Ön seçimle mi, eğilim yoklaması mı?..

Hangisi tercih edilecek, henüz belli değil..

Ancak önem arz edici olan; CHP’nin tarihinde örnek teşkil edici olması..

Parti üyelerine söz hakkı!..

***

Malum, Ekrem İmamoğlu ile Mansur Yavaş..

Hal-i hazırda bu iki isim önde..

Ancak, “torbadan çıkabilecekler de yok değil..

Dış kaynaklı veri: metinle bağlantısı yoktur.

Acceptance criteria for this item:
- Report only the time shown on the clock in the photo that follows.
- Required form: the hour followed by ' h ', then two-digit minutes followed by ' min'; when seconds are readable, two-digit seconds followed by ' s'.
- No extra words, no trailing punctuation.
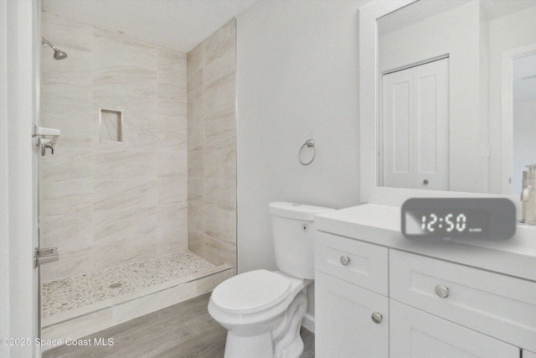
12 h 50 min
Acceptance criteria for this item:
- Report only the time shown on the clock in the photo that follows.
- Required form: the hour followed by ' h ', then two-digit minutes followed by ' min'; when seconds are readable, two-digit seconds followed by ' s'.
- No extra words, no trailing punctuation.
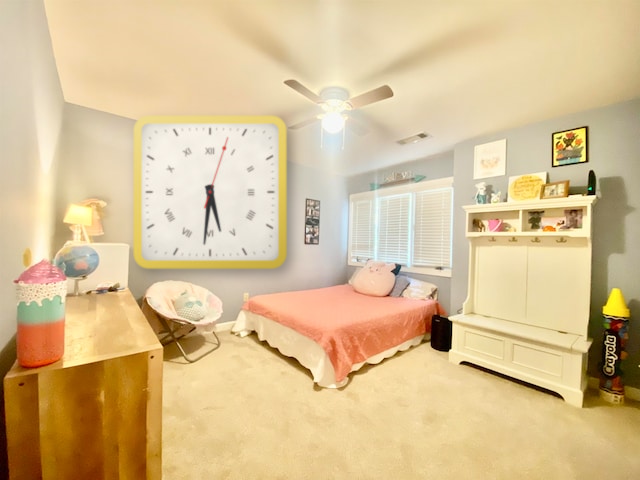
5 h 31 min 03 s
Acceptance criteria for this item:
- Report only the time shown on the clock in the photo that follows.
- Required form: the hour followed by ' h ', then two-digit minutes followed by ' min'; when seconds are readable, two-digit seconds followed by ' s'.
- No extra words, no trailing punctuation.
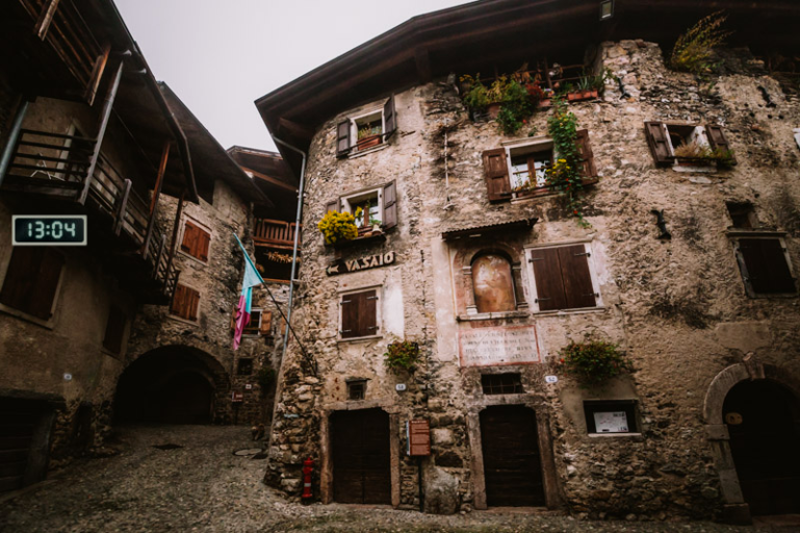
13 h 04 min
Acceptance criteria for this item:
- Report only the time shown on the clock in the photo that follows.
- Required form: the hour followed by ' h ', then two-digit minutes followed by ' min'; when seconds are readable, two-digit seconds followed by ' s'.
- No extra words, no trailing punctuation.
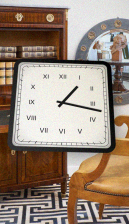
1 h 17 min
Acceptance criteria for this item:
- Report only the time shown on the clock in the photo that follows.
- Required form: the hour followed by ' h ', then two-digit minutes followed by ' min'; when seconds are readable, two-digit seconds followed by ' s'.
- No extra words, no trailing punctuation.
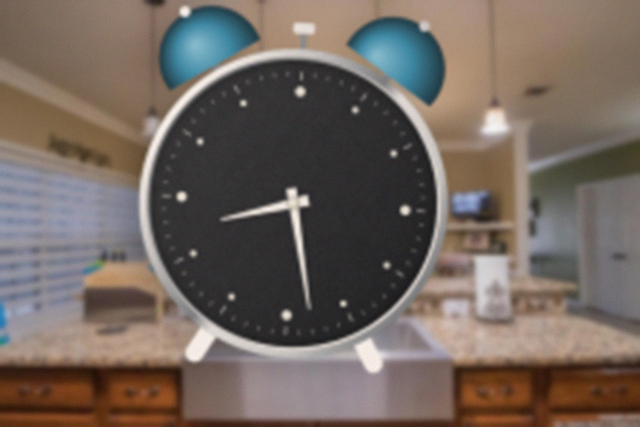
8 h 28 min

Özgür Özel’den son bir hamle..

Kemal Kılıçdaroğlu’ndan bir çıkış..

Muharrem İnce’den partiye dönüş?..

***

İmamoğlu ve Yavaş cephesinden, parti üyeleri üzerinden aday belirlemede, avantaj kimden yana derseniz!..

İmamoğlu çıkıyor..

Çünkü CHP’nin hal-i hazırda, 1.5 milyonu bulan parti üyesinin ekseriyeti, İstanbul!…

İmamoğlu için ön seçim veya eğilim yoklaması, çantada keklik..

Diyeceksiniz ki, bir ve ikinci çıkanlar için, şu formül olsun..

Eee altılı masa politikası..

Cumhurbaşkanı..

9 da yardımcısı

Burda da İmamoğlu aday, Yavaş yardımcısı..

Kaldı ki dün İstanbul Adliyesinde buna razı bir profil çizildi?

Sizce..

***

HİÇ ŞIK OLMADI!..

AK Partili Özlem Zengin’in kırdığı pot!..  

Hele ki, Cumhurbaşkanı Erdoğan’ın bulunduğu, bir törende icra etmesi!..

En önemlisi de, “Adli Kura” toplantısında “torpili çağrıştıran” sözleri…

Kısacası Savcı ve Hakimlerin atamasının yapıldığı bir kura etkinliğinde, ikmal ettikleri hiç ama hiç şık olmadığı gibi, bu nasıl bir akıl tutulması ve öz güvendir ki, kura çekimlerinin yapıldığı esnada ismi çıkmayan yeğeninin adını zikretmesi..

İnşallah ekranda görürüz sözlerine ek olarak;

Cumhurbaşkanına bir selam vermesini istemesi…

Vay da vay arkadaş!..

Bu yersiz ve anlamsız, enva-i algı üretimine neden olabilecek hal ve hareketin, icrası kabul edilemezdir diyorum!?.  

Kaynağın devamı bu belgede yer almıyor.